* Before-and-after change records
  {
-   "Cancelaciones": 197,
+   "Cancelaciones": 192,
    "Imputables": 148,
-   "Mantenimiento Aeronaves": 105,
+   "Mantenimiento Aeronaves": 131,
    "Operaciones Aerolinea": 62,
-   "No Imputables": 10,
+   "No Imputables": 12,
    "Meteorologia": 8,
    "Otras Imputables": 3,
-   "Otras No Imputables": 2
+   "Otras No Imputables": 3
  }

--

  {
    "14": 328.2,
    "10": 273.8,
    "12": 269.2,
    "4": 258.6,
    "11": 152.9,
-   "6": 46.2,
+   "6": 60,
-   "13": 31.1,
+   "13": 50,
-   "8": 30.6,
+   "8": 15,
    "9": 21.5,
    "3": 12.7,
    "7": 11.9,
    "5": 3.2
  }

* WORK ORDER
Lines that contain "Otras" should be pulled from the entries above and reported.

* ANSWER SECTION
    "Otras Imputables": 3,
-   "Otras No Imputables": 2
+   "Otras No Imputables": 3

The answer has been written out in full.